## What you should do
Print verbatim the passage of the news report below that opens with the words containing "Murad had blamed" and closes with "under martial law.".

Policemen in riot gear guard the road leading to the compound of the Bangsamoro Transitional Authority in southern Cotabato city, the Philippines, ahead of a visit by President Ferdinand Marcos Jr. Sept. 15, 2022. [Froilan Gallardo/BenarNews]

Despite not supporting the Marcos administration in the May general election, Murad assured President Marcos of his cooperation and support.

“You will have our full support and together we will make the successful implementation of the Bangsamoro peace process as one of your greatest legacies,” he said addressing Marcos.

Murad had blamed Marcos’ namesake father and the military under the late dictator of ransacking Muslim areas and massacring entire communities. Thousands of people died and disappeared under the iron-fisted rule of President Ferdinand E. Marcos, who governed the Philippines from 1965 to 1986, including 14 years under martial law.

The Moro Islamic Liberation Front was formed, in part, to fight these alleged atrocities, while also seeking independence. In Mindanao, a heavily Muslim southern region of the mainly Catholic Philippines, Marcos Jr. is viewed as an extension of his father’s regime

‘Historical justice, progress, peace’

For his part, Marcos assured the people of his full and unwavering support in the peace process.

“As your president, I assure you, the Bangsamoro Transition Authority, and all the Bangsamoro people of this administration’s full and unwavering commitment to the peace process .... This is why we are steadfast to our commitment to the peace process here in southern Philippines,” Marcos said, speaking at the plenary.

## Extracted data
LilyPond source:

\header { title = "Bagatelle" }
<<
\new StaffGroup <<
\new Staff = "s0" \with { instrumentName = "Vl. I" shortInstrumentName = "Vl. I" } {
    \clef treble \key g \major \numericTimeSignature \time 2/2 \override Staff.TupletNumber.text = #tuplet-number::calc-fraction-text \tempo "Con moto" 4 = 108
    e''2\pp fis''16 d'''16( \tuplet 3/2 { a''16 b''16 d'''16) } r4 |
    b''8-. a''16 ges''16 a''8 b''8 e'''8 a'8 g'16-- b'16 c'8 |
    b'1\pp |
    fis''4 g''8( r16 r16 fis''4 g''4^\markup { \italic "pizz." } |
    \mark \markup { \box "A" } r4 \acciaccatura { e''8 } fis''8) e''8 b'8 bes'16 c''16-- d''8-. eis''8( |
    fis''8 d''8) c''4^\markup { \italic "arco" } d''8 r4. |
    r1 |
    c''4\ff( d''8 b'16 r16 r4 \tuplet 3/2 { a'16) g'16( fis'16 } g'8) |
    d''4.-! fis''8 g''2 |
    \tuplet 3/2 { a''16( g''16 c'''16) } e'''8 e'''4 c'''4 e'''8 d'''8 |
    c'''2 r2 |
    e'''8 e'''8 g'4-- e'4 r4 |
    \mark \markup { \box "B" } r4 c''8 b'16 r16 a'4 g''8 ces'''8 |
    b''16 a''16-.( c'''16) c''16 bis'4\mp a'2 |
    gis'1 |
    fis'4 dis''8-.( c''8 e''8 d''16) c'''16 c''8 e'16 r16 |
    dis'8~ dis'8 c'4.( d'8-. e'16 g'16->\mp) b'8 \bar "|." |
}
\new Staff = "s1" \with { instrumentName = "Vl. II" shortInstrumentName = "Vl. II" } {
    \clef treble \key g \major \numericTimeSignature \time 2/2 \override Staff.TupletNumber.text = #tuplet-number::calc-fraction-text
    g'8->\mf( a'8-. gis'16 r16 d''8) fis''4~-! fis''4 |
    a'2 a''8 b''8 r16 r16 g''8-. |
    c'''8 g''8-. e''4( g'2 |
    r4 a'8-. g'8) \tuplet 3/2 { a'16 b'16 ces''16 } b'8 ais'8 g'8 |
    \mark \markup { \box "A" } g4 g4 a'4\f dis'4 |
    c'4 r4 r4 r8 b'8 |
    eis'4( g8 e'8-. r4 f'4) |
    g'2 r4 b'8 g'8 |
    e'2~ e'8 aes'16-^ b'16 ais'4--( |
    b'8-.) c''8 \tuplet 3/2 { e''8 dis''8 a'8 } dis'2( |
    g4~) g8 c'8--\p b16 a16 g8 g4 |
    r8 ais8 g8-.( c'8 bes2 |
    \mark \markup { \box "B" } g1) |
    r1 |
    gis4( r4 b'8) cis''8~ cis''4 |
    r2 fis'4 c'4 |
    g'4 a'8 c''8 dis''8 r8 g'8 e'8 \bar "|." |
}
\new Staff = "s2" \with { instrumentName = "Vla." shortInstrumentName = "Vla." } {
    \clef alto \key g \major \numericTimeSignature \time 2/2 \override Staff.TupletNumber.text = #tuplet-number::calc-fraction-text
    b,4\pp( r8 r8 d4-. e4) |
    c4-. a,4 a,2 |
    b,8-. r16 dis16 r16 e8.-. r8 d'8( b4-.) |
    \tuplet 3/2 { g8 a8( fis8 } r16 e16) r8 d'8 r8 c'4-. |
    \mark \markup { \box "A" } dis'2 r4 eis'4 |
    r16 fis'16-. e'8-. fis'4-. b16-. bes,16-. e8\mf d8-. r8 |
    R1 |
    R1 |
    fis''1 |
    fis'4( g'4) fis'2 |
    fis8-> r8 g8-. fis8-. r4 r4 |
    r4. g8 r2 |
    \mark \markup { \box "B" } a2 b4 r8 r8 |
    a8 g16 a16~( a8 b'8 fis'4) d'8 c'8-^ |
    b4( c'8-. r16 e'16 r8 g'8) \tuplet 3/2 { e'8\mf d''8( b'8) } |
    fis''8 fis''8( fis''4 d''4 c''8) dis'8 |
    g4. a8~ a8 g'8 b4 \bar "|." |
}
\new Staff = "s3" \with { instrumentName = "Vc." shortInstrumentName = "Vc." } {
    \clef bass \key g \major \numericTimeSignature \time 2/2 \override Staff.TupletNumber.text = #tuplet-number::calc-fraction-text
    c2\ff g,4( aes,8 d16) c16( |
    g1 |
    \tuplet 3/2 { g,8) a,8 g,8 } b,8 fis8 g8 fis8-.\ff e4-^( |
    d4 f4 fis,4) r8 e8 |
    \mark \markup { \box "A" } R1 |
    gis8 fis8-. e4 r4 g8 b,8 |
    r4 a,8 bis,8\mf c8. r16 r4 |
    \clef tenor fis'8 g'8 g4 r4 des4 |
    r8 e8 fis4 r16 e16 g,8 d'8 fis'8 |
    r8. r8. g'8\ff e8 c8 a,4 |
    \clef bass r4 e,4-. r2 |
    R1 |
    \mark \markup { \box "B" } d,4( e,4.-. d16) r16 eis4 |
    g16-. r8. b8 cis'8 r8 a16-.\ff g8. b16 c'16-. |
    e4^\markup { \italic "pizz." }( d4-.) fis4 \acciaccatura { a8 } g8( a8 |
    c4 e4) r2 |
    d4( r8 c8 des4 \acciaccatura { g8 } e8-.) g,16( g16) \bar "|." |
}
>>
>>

## Written answer
Murad had blamed Marcos’ namesake father and the military under the late dictator of ransacking Muslim areas and massacring entire communities. Thousands of people died and disappeared under the iron-fisted rule of President Ferdinand E. Marcos, who governed the Philippines from 1965 to 1986, including 14 years under martial law.